» PROBLEM SET
[A] In the Ceph architecture page, which gateway lets a virtual machine or disk communicate with the Ceph Object Store?
[B] Rewrite the paragraph of the Ceph architecture page that begins "Rados is reliable, autonomous distributed object store" as a short bulleted list that keeps its main facts.
[C] Carry the Ceph architecture page forward with a few more paragraphs, starting right after its final sentence.

CEPH- TECHNICAL ARCHITECTURE
We had seen the basic CEPH architecture and design principles in the previous part. Let us get into the technical architecture details directly.
The below diagram shows the very basic view of a Ceph storage architecture.
Ceph Storage Cluster
It is basically a reliable, easy to manage, distributed object storage cluster, that stores/handles data as objects.
Ceph Object Gateway
A powerful Amazon S3 and Swift compatible gateway that brings the power of Ceph Object Store to modern applications. If you want an application to communicate with the Ceph Object Store using objects, you do it via the Ceph Object Gateway.
Ceph Block Device
A distributed virtual block device that delivers high performance, cost effective storage for virtual machines and related applications. If you want a Virtual Machine/Disk to communicate with the Ceph Object Store, you do it using the Ceph Block Device gateway.
Ceph File System
A distributed, scale out file system with POSIX semantics that provides storage for legacy and modern applications. If you want files and directories to be able to communicate with the Ceph Object Store, you do it via the Ceph File System Gateway.
Note : All the data is stored on the same Object Store irrespective of the type of gateway used.
Below is a detailed technical diagram using technical names of components in the Ceph Storage Architecture.
RADOS – Reliable Autonomous Distributed Object Store
Rados is reliable, autonomous distributed object store that is capable of or includes self healing, self managing and intelligent storage nodes (as discussed in Part-1). RADOS forms the entire storage cluster for Ceph. All the nodes that are configured as Ceph storage collectively forms the RADOS cluster. RADOS is the core layer and all other layers of Ceph are placed above it.

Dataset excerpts
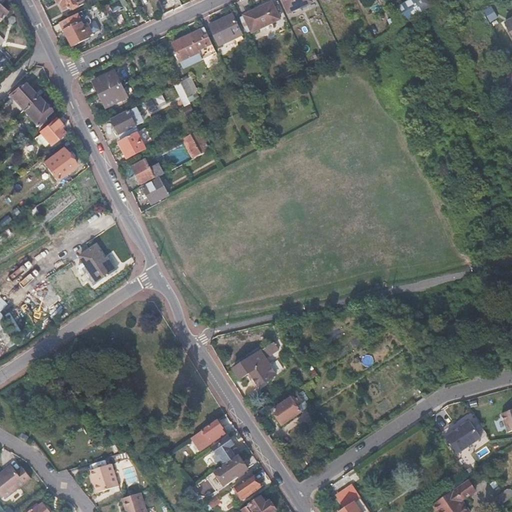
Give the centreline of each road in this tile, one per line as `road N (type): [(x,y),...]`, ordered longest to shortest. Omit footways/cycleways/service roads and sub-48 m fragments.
road 1 (residential): [(511,265),(216,331),(194,346)]
road 2 (residential): [(295,496),(437,399),(511,379)]
road 3 (residential): [(60,73),(156,275)]
road 4 (residential): [(0,378),(156,275)]
road 5 (residential): [(194,346),(295,496)]
road 6 (residential): [(60,73),(218,0)]
road 7 (residential): [(0,434),(91,511)]
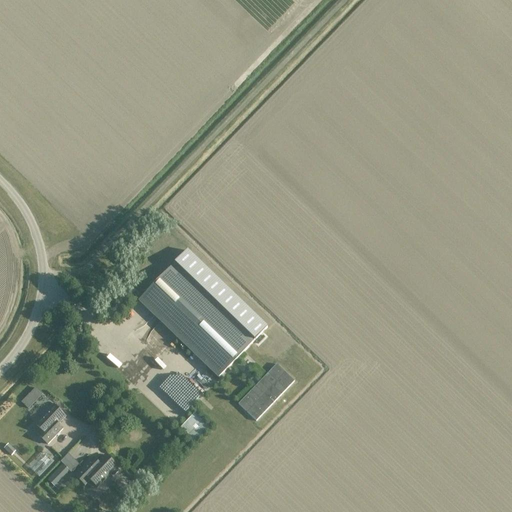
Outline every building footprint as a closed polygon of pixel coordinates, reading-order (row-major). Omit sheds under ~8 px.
[(220,379),(254,343),(174,265),(139,301),(220,379)] [(135,306),(129,310),(138,321),(144,316),(135,306)] [(251,389),(271,409),(289,400),(296,383),(276,363),(251,389)] [(183,415),(213,384),(197,369),(187,379),(186,378),(181,383),(179,381),(164,397),(183,415)] [(28,410),(43,395),(36,388),(21,403),(28,410)] [(215,391),(199,407),(205,412),(220,396),(215,391)] [(234,409),(242,401),(237,397),(230,406),(234,409)] [(39,436),(48,445),(63,429),(58,425),(65,417),(54,406),(36,424),(43,431),(39,436)] [(211,429),(200,419),(188,431),(183,425),(179,430),(195,445),(211,429)] [(16,451),(9,444),(4,449),(12,456),(16,451)] [(38,478),(54,461),(45,454),(30,470),(38,478)] [(76,477),(85,486),(90,480),(98,487),(110,474),(112,476),(114,476),(117,473),(117,470),(116,468),(117,467),(106,456),(98,463),(93,458),(76,477)] [(63,465),(48,481),(54,487),(69,471),(63,465)]
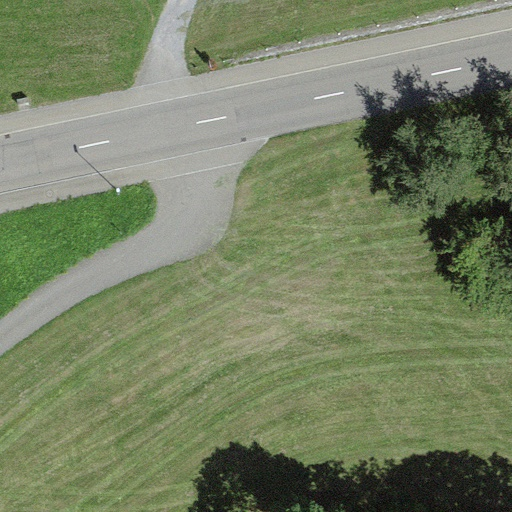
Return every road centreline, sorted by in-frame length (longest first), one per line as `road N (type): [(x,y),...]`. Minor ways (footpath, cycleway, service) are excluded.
road 1 (tertiary): [(511,57),(0,170)]
road 2 (track): [(207,0),(184,73),(195,228),(37,308),(0,344)]
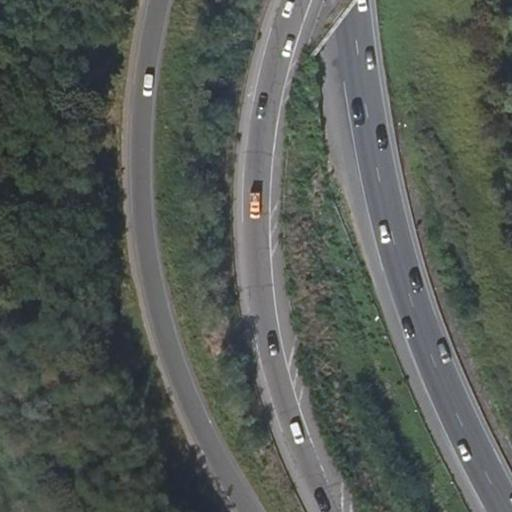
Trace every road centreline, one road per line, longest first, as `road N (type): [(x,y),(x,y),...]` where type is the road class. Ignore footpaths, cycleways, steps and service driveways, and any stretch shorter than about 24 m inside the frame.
road 1 (trunk): [(350,0),(387,219),(410,303),(505,511)]
road 2 (motorway): [(159,0),(142,119),(150,273),(205,436),(250,511)]
road 3 (motorway): [(294,0),(259,138),(258,261),(272,356),(330,511)]
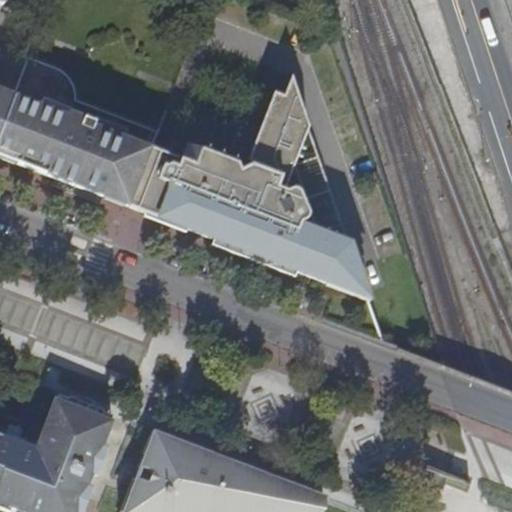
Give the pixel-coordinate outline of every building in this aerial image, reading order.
[(150,149),(157,133),(75,102),(73,90),(65,78),(53,68),(0,47),(0,158),(53,179),(96,196),(102,198),(105,190),(130,200),(150,149)] [(291,78),(284,97),(289,99),(297,96),(291,78)] [(130,200),(127,208),(184,230),(248,254),(351,295),(354,289),(362,286),(349,245),(298,226),(299,223),(305,221),(307,219),(308,218),(308,216),(300,194),(298,191),(296,190),(293,190),(288,192),(285,191),(309,128),(297,96),(289,99),(284,97),(274,93),(252,152),(257,154),(252,166),(240,171),(227,166),(229,161),(186,145),(180,161),(150,149),(130,200)] [(0,160),(52,181),(53,179),(0,158),(0,160)] [(127,208),(130,200),(105,190),(102,198),(127,208)] [(351,295),(368,302),(362,286),(354,289),(351,295)] [(0,501),(27,511),(76,511),(88,482),(90,477),(101,446),(111,419),(58,398),(37,452),(0,439),(1,436),(0,436),(0,501)] [(317,511),(322,500),(247,472),(248,469),(152,433),(139,467),(153,474),(148,485),(134,480),(121,511),(317,511)] [(108,450),(101,446),(90,477),(94,479),(95,476),(99,475),(108,450)] [(92,484),(88,482),(76,511),(84,511),(92,491),(90,490),(92,484)] [(321,511),(326,501),(322,500),(317,511),(321,511)]
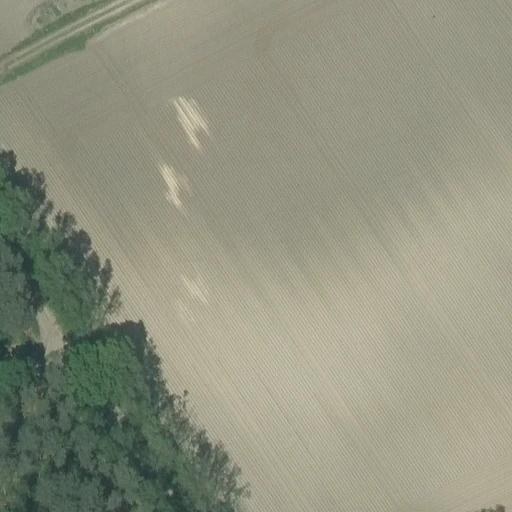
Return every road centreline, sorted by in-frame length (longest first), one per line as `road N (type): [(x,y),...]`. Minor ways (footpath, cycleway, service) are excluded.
road 1 (track): [(176,511),(57,351)]
road 2 (track): [(140,0),(0,73)]
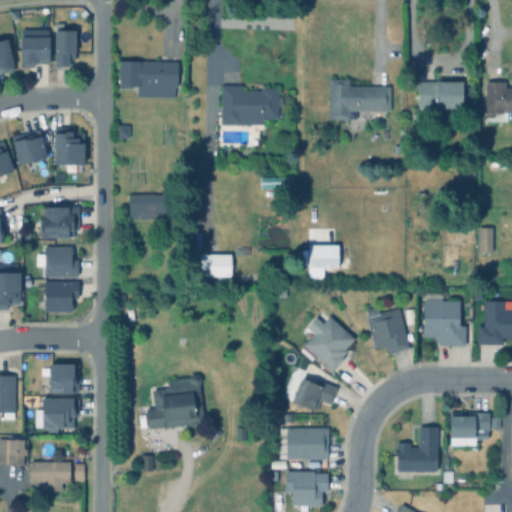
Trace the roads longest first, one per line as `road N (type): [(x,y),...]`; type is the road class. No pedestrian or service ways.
road 1 (residential): [(100,511),(102,0)]
road 2 (residential): [(349,511),(357,435),(386,388),(425,377),(511,378)]
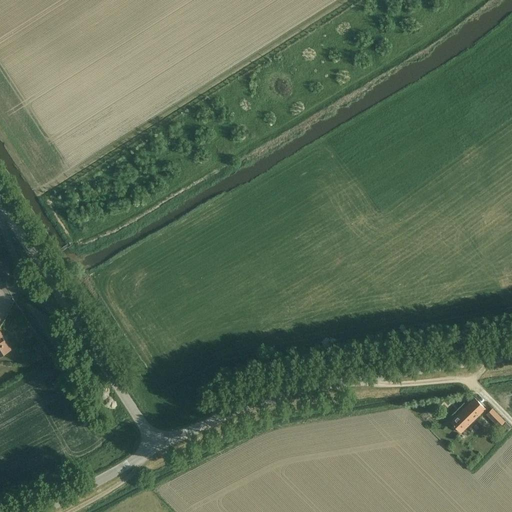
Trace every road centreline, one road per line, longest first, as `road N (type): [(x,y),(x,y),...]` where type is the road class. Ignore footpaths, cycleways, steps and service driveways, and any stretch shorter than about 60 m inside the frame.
road 1 (tertiary): [(154,444),(273,395),(511,355)]
road 2 (tertiary): [(0,203),(154,444)]
road 3 (track): [(367,378),(463,380),(511,422)]
road 4 (unclassified): [(36,511),(154,444)]
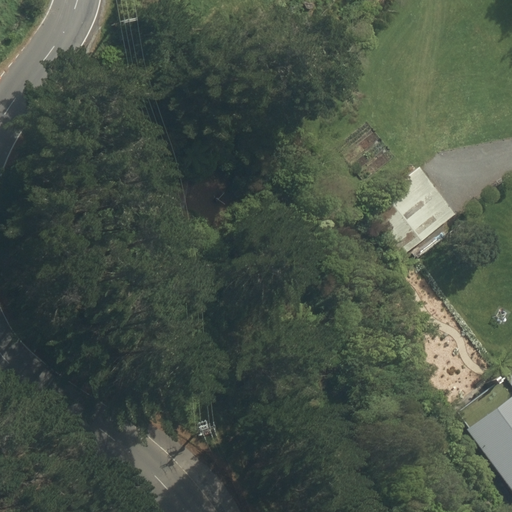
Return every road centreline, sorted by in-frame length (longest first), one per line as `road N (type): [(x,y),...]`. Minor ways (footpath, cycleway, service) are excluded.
road 1 (tertiary): [(186,511),(0,352)]
road 2 (tertiary): [(0,120),(62,35),(77,0)]
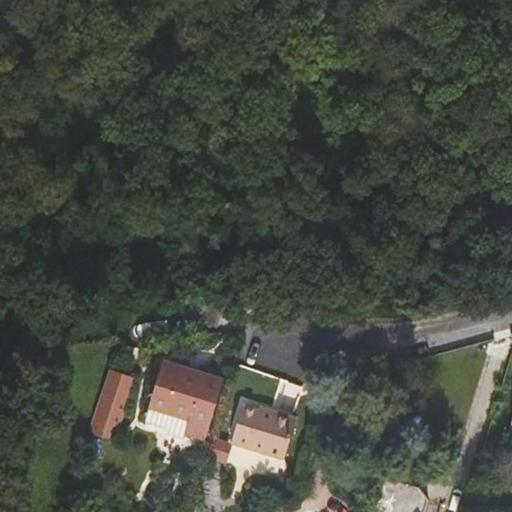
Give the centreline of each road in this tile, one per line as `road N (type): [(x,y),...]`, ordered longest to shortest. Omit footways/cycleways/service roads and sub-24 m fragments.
road 1 (track): [(511,181),(377,213),(220,216),(0,245)]
road 2 (residential): [(138,328),(243,327),(295,342),(359,341),(511,307)]
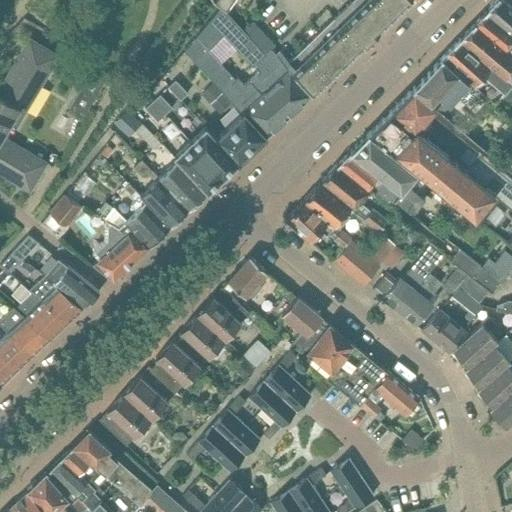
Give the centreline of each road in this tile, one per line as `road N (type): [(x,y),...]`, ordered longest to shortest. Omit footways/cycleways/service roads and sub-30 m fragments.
road 1 (unclassified): [(0,473),(226,248),(240,233),(241,215)]
road 2 (residential): [(465,460),(450,400),(433,375),(241,215)]
road 3 (unclassified): [(241,215),(392,58)]
road 4 (residential): [(465,460),(384,479),(359,443),(316,409)]
road 5 (unclassified): [(122,303),(0,425)]
road 6 (residential): [(122,303),(0,201)]
road 7 (unclassified): [(241,215),(216,217),(122,303)]
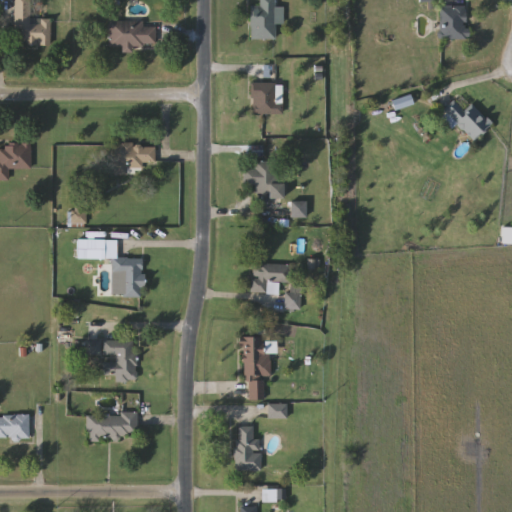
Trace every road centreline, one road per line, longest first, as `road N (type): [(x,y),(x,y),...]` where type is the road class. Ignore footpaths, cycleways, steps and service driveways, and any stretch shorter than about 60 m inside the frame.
road 1 (residential): [(203,0),(202,246),(183,399),(183,511)]
road 2 (residential): [(0,97),(204,98)]
road 3 (residential): [(0,496),(183,495)]
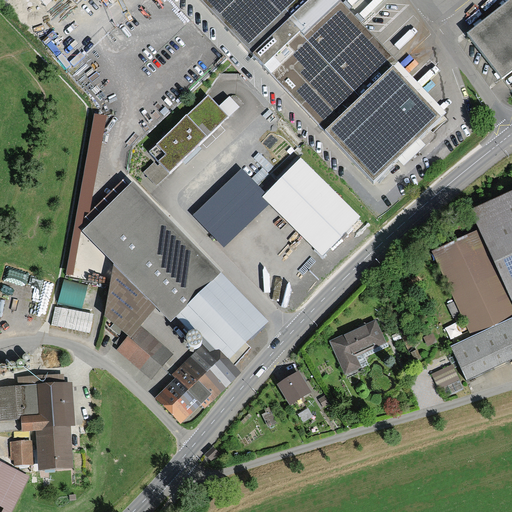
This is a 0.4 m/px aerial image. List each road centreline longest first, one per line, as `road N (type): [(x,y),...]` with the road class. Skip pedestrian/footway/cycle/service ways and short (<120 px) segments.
road 1 (secondary): [(194,444),(353,269),(503,140)]
road 2 (residential): [(511,385),(220,473),(175,467)]
road 3 (residential): [(0,343),(48,340),(84,351),(194,444)]
road 4 (unclassified): [(503,140),(436,7)]
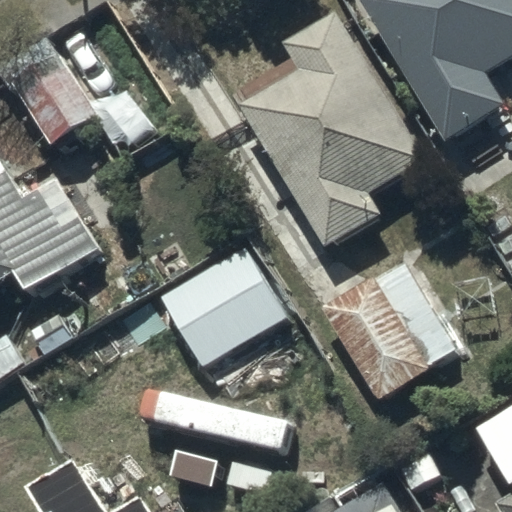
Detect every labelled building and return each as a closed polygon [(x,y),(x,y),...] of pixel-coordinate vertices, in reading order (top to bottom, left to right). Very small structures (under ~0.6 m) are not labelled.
[(511,65),(511,0),(375,0),(460,133),(511,100),(511,85),(503,71),(511,65)] [(441,157),(346,6),(295,39),(313,66),(252,104),(341,245),(397,210),(385,192),(441,157)] [(17,70),(62,143),(112,112),(67,39),(17,70)] [(0,146),(0,288),(32,270),(42,288),(109,250),(66,175),(35,193),(10,149),(0,146)] [(255,245),(172,294),(211,362),(295,312),(255,245)] [(411,258),(331,307),(387,400),(468,351),(411,258)] [(287,331),(229,365),(244,389),(301,355),(287,331)] [(511,411),(488,427),(511,464),(511,411)] [(115,511),(89,467),(41,495),(50,511),(153,511),(150,507),(142,511),(115,511)] [(335,511),(413,511),(395,480),(386,485),(378,473),(348,491),(354,501),(335,511)]
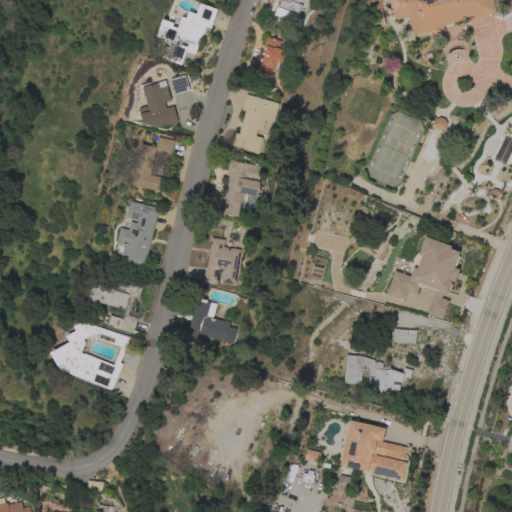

» ANSWERS FOR THE EXERCISE
[A] The Ceph Block Device gateway.

[B]
- RADOS is a reliable, autonomous distributed object store with self-healing, self-managing, intelligent storage nodes.
- It forms the entire storage cluster for Ceph.
- All nodes configured as Ceph storage together form the RADOS cluster.
- RADOS is the core layer, and all other Ceph layers sit above it.

[C]
Let us assume a scenario of having five nodes or five disks that are to be configured as Ceph cluster.
The disks can be individual disks from each node or can even be raid groups. On top of these disks, File systems are implemented. Currently Ceph supports btrfs, ext4 and xfs file systems. Then on top of this file system a new software layer is added named OSD(Object Storage Daemon), to make the disk a part of the Ceph storage cluster.
OSD is a software or an application that turns that corresponding disk/node a part of Ceph cluster. While configuring an OSD we give a path, and that path is turned to a storage location that Ceph uses (cluster).
When you are interacting with a storage cluster, you interact with the entire cluster as a logical unit and not as individual nodes or storage locations.
So, a disk having a file system and having OSD configured on top of it is collectively being called an OSD from now onwards.
A Ceph cluster will look like the one shown below. It has two different kind of members. OSD’s and Monitors(M)
OSD’s
As discussed, each blue and red box is an OSD and it makes a disk/node as a storage location available for Ceph cluster. It is the software that gives access to our data in the cluster. All the OSD’s collectively forms the Storage Cluster.
- Generally we can have 10 to 10,000’s of OSD’s in a cluster.
- One OSD per disk/SSD or one per Raid group. One OSD per PATH.
- Serve stored objects to application or clients. If an application requests a data from the cluster, its the OSD that provides the data from the cluster.
- It intelligently peers to perform replication and also performs recovery tasks. When a node is down or in maintenance, it performs replication and recovery in a peer to peer fashion among the OSD’s to re-balance the cluster state.
MONITORS
Monitors doesn’t form the part of storage cluster, as they are not performing any storing here. Instead they are integral part of Ceph by monitoring the OSD status and generating cluster map. It monitors OSDs and keeps track of who all are up who all are down, which all OSD’s are peering, the states of OSD’s etc. at a given point of time. Generally it acts a monitor of all the OSD’s in a storage cluster.
It’s better to have odd number of monitors and are limited in numbers. Some features of Monitors are given below
- Monitors doesn’t provide stored objects to clients. Since its just a monitoring node, it doesn’t save/manage any objects and doesn’t be a part of object storage. Still its a part of the RADOS, but not used for data/object storage.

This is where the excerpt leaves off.